Nichols advises asking yourself stop-and-check questions, such as “Would I do this on a job site? Does that seem safe? What safety equipment would a contractor use?” He says that it’s not just the rank amateur at risk. “A contractor we saw last week fell off the roof, and I asked him if he had his safety gear on. He said, ‘Well, I was working on my own place. At work I wouldn’t have done that.’”
(Don’t) put your back into it: With snow comes the never-ending need to shovel walks, steps and driveways. Throw in some overnight freezing rain and the injuries mount. While Nichols doesn’t see loads of people in the ER who’ve thrown their backs out shovelling, it does happen. “The common sense advice around back health is to lift with your legs and not your back,” says Nichols. “There’s probably some evidence for ergonomic shovels,” he says, “but the worst thing for the back is the bend and twist. The same is true for lifting the kid out of the back seat, pulling groceries out of the car, or heaving the snow.”
Not-so-fancy footwork: Unless you want the trouble of an ambulance ride, Brideaux suggests dressing for success this winter, starting with proper shoes. “One of the things that people aren’t careful about – and I see this in downtown Calgary – is heels,” Brideaux says. “People in high heels end up falling and breaking an ankle, and the consequences can last weeks or months.” An injury like that can impact your job, your ability to drive and your ability to care for your family, he says. Avoid the problem: wear your winter boots and change into heels once you’re inside.

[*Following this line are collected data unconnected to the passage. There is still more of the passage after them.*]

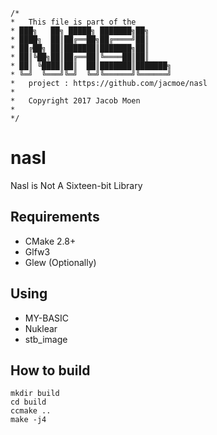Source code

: 
    /*
    *   This file is part of the
    * ███╗   ██╗ █████╗ ███████╗██╗     
    * ████╗  ██║██╔══██╗██╔════╝██║     
    * ██╔██╗ ██║███████║███████╗██║     
    * ██║╚██╗██║██╔══██║╚════██║██║     
    * ██║ ╚████║██║  ██║███████║███████╗
    * ╚═╝  ╚═══╝╚═╝  ╚═╝╚══════╝╚══════╝
    *   project : https://github.com/jacmoe/nasl
    *
    *   Copyright 2017 Jacob Moen
    *
    */

# nasl
Nasl is Not A Sixteen-bit Library

## Requirements

* CMake 2.8+
* Glfw3
* Glew (Optionally)

## Using

* MY-BASIC
* Nuklear
* stb_image

## How to build

    mkdir build
    cd build
    ccmake ..
    make -j4
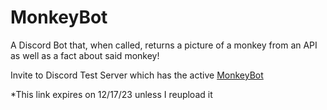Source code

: # MonkeyBot
A Discord Bot that, when called, returns a picture of a monkey from an API as well as a fact about said monkey!


Invite to Discord Test Server which has the active [MonkeyBot](https://www.google.com)

*This link expires on 12/17/23 unless I reupload it
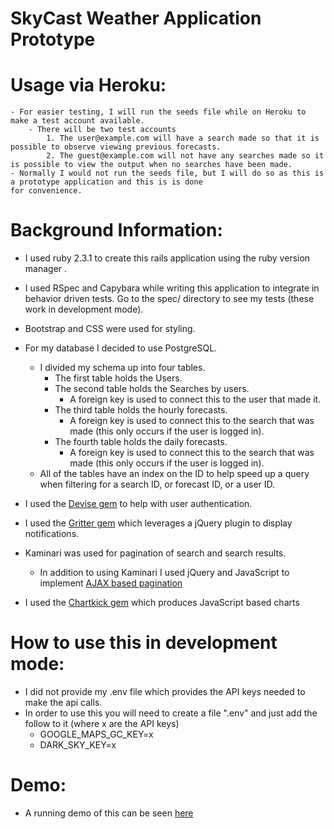 # SkyCast Weather Application Prototype 

# Usage via Heroku:
    - For easier testing, I will run the seeds file while on Heroku to make a test account available.
        - There will be two test accounts
            1. The user@example.com will have a search made so that it is possible to observe viewing previous forecasts.
            2. The guest@example.com will not have any searches made so it is possible to view the output when no searches have been made.
    - Normally I would not run the seeds file, but I will do so as this is a prototype application and this is is done
    for convenience.

# Background Information:

- I used ruby 2.3.1 to create this rails application using the ruby version manager .

- I used RSpec and Capybara while writing this application to integrate in behavior driven tests. Go to the spec/ directory to see
my tests (these work in development mode).

- Bootstrap and CSS were used for styling.

- For my database I decided to use PostgreSQL.
    - I divided my schema up into four tables.
        - The first table holds the Users.
        - The second table holds the Searches by users.
            - A foreign key is used to connect this to the user that made it.
        - The third table holds the hourly forecasts.
            - A foreign key is used to connect this to the search that was made (this only occurs if the user is logged in).
        - The fourth table holds the daily forecasts.
            - A foreign key is used to connect this to the search that was made (this only occurs if the user is logged in).    
    - All of the tables have an index on the ID to help speed up a query when filtering for a search ID, or forecast ID,
    or a user ID.

- I used the [Devise gem](https://github.com/plataformatec/devise) to help with user authentication.

- I used the [Gritter gem](https://github.com/RobinBrouwer/gritter) which leverages a jQuery plugin to display notifications.

- Kaminari was used for pagination of search and search results.
    - In addition to using Kaminari I used jQuery and JavaScript to implement
    [AJAX based pagination](https://rails.devcamp.com/ruby-gem-walkthroughs/view-template-tools/kaminari-pagination-example)

- I used the [Chartkick gem](https://github.com/ankane/chartkick) which produces JavaScript based charts


# How to use this in development mode:

- I did not provide my .env file which provides the API keys needed to make the api calls.
- In order to use this you will need to create a file ".env" and just add the follow to it (where x are the API keys)
    - GOOGLE_MAPS_GC_KEY=x
    - DARK_SKY_KEY=x
    
# Demo:
- A running demo of this can be seen [here](https://tt-weather-forecast.herokuapp.com/)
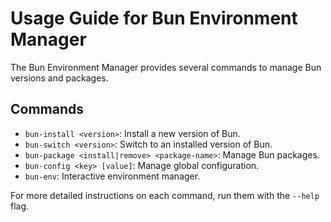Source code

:# Usage Guide for Bun Environment Manager

The Bun Environment Manager provides several commands to manage Bun versions and packages.

## Commands

- `bun-install <version>`: Install a new version of Bun.
- `bun-switch <version>`: Switch to an installed version of Bun.
- `bun-package <install|remove> <package-name>`: Manage Bun packages.
- `bun-config <key> [value]`: Manage global configuration.
- `bun-env`: Interactive environment manager.

For more detailed instructions on each command, run them with the `--help` flag.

Don’t cut corners: Any time equipment with moving parts is introduced, like snow blowers or lawn mowers, the potential for danger spikes, Brideaux says. It just takes an ill-fated moment to lose a limb or life. “We attended a call where a man got one of his hands caught in the flywheel of a snowmobile, and it almost cost him three fingers on his hand because he was trying to free the hopper without stopping the machine. In that split second, for literally nothing other than clearing snow, this man almost lost three fingers.”

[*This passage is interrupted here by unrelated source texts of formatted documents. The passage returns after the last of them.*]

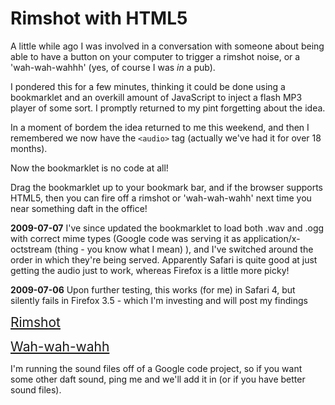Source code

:# Rimshot with HTML5

A little while ago I was involved in a conversation with someone about being able to have a button on your computer to trigger a rimshot noise, or a 'wah-wah-wahhh' (yes, of course I was <em>in</em> a pub).

I pondered this for a few minutes, thinking it could be done using a bookmarklet and an overkill amount of JavaScript to inject a flash MP3 player of some sort. I promptly returned to my pint forgetting about the idea.

<!--more-->
In a moment of bordem the idea returned to me this weekend, and then I remembered we now have the <code>&lt;audio&gt;</code> tag (actually we've had it for over 18 months).

Now the bookmarklet is no code at all!

Drag the bookmarklet up to your bookmark bar, and if the browser supports HTML5, then you can fire off a rimshot or 'wah-wah-wahh' next time you near something daft in the office!

<div class="update"><p><strong>2009-07-07</strong> I've since updated the bookmarklet to load both .wav and .ogg with correct mime types (Google code was serving it as application/x-octstream (thing - you know what I mean) ), and I've switched around the order in which they're being served.  Apparently Safari is quite good at just getting the audio just to work, whereas Firefox is a little more picky!</p>

<p><strong>2009-07-06</strong> Upon further testing, this works (for me) in Safari 4, but silently fails in Firefox 3.5 - which I'm investing and will post my findings</p></div>

<a style="font-size: 150%;" href="javascript:(function(t){var s={'rimshot':'http://rimshot-bookmarklet.googlecode.com/svn/trunk/rimshot.','loser':'http://rimshot-bookmarklet.googlecode.com/svn/trunk/loser.'};var r=document.createElement('audio');r.autoplay=true;var s1=document.createElement('source');s1.src=s[t]+'wav';var s2=document.createElement('source');s2.src=s[t]+'ogg';r.appendChild(s2);r.appendChild(s1);document.body.appendChild(r);})('rimshot');">Rimshot</a>

<a style="font-size: 150%;" href="javascript:(function(t){var s={'rimshot':'http://rimshot-bookmarklet.googlecode.com/svn/trunk/rimshot.','loser':'http://rimshot-bookmarklet.googlecode.com/svn/trunk/loser.'};var r=document.createElement('audio');r.autoplay=true;var s1=document.createElement('source');s1.src=s[t]+'wav';var s2=document.createElement('source');s2.src=s[t]+'ogg';r.appendChild(s2);r.appendChild(s1);document.body.appendChild(r);})('loser');">Wah-wah-wahh</a>

I'm running the sound files off of a Google code project, so if you want some other daft sound, ping me and we'll add it in (or if you have better sound files).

He advises “making safe” the equipment first, before any maintenance or manipulation of parts. “Just stop for a second and decide how badly you need to do that limb-threatening or ending activity.”
Weights and balance: The New Year brings well-intended resolutions to embrace exercise. It’s a great idea, but take it slow, Nichols advises. “Start gently. If you’ve put on weight, or those muscles haven’t been used a lot, and you go put a whole lot of stress against a knee for example – it will hurt.” Instead of launching from being sedentary into a heavy game of squash or a double black diamond run on the ski hill, Nichols advises starting with just a half-hour of easy exercise a day. It will help you build a routine, and you can increase the duration or intensity by increments from there. “The prescription for health is to get moving, and the dose is about 30 minutes a day. Don’t overdo it, but you need to keep active and fit,” he says. “It’s much more dangerous to sit on your butt than it is to be active.”
Crash course in driving: Driving is probably the most dangerous thing you’ll do today. “Injuries and accidents also go way up when the weather changes,” says Brideaux. He advises considering how important a trip is before heading out on winter roads.
Nichols agrees. “If you are unsure about your own driving due to the weather, you might even consider having someone else drive you,” Nichols says. “There are driving services if you are older, like Driving Miss Daisy in Edmonton or others that will get you to your medical appointments. Cabs are expensive, but there are other services available.”